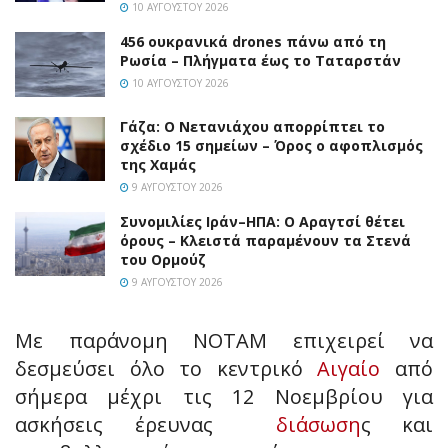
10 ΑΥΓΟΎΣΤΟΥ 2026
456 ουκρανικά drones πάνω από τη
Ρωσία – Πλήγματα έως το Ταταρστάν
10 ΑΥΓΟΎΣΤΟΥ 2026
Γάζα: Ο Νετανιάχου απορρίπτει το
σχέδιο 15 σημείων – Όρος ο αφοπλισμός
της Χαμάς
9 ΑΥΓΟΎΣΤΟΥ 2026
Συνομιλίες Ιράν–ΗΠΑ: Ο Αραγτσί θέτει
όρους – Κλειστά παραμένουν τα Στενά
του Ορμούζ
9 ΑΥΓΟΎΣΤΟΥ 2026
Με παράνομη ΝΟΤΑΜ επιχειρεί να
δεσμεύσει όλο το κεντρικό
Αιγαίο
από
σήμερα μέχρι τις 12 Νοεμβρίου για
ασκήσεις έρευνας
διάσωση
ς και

-------

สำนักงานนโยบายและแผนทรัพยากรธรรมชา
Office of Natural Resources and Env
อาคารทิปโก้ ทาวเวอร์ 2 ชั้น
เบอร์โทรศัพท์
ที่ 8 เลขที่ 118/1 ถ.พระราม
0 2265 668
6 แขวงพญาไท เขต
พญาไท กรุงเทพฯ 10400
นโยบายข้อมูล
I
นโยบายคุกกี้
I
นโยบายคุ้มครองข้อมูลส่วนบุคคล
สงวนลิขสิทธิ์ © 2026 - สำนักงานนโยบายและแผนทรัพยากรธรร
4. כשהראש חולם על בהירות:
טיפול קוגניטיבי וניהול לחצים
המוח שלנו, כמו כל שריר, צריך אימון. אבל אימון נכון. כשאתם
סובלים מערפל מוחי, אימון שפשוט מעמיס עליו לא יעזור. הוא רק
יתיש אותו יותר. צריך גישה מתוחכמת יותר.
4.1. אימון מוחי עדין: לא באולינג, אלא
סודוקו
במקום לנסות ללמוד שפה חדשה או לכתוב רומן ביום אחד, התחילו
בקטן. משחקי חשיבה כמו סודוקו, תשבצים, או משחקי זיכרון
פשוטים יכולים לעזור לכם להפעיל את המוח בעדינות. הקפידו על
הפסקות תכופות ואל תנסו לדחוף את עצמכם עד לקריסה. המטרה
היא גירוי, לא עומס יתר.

-------

TASK TO COMPLETE. Show each line from the listing above that includes the word "นโยบายค".

ANSWER BOX.
นโยบายคุกกี้
นโยบายคุ้มครองข้อมูลส่วนบุคคล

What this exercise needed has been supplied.